What I do is pack up the gifts that hurt me to look at, and put them away in a closet until I'm well over the guy. I like to keep mementos from my relationships and eventually, I can look at them with a smile on my face and remember the good times rather than the hurt.
So I know you say you'd feel bad doing that, but you need to do what's best for you and not having it in your sight being a constant reminder will help.
Sheri
Hi there
Its really difficult to distract yourself from an ex when surrounded by mementos, best thing to do is to just hide them away until you are ready to appreciete them for what they meant at the time. I couldnt throw things away either- though it was tempting at first, i know id regret it
Hi,
I was extremely angry at the time and gave everything to the Salvation Army...The way that our breakup went down was so disrespectful and insensitive that I couldn't believe I was dealing with the same person I had spent 4 years with. I just felt I didn't want anything she had given me and it was 99% because of the manipulative, selfserving, uncaring way she broke up with me. If she had just taken a little time to remember how much I cared each and every day for her (and her family) and showed it, maybe she would have given me the benefit of a more decent way to break up. I couldn't handle keeping anything...it had to go.

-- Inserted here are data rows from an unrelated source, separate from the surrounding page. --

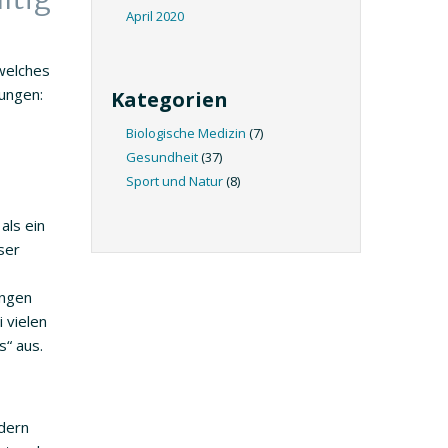
April 2020
 welches
nungen:
Kategorien
Biologische Medizin
(7)
Gesundheit
(37)
Sport und Natur
(8)
als ein
ser
ungen
 vielen
s“ aus.
ndern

Maybe someday I can forgive, but I'm definately not there yet.
Well, I had one ex send me back a CD I gave him, and that hurt me terribly. I would much rather he have thrown it away, at least that way I wouldn't have known what he did with it. But to rub it in my face like that--oh, I still remember clearly how much that hurt. So, having had it done to me, I would never do that to someone, unless I really wanted to hurt them.
Sheri
I'm sorry you are hurting. I've been going through a breakup myself and I find this board to be really helpful.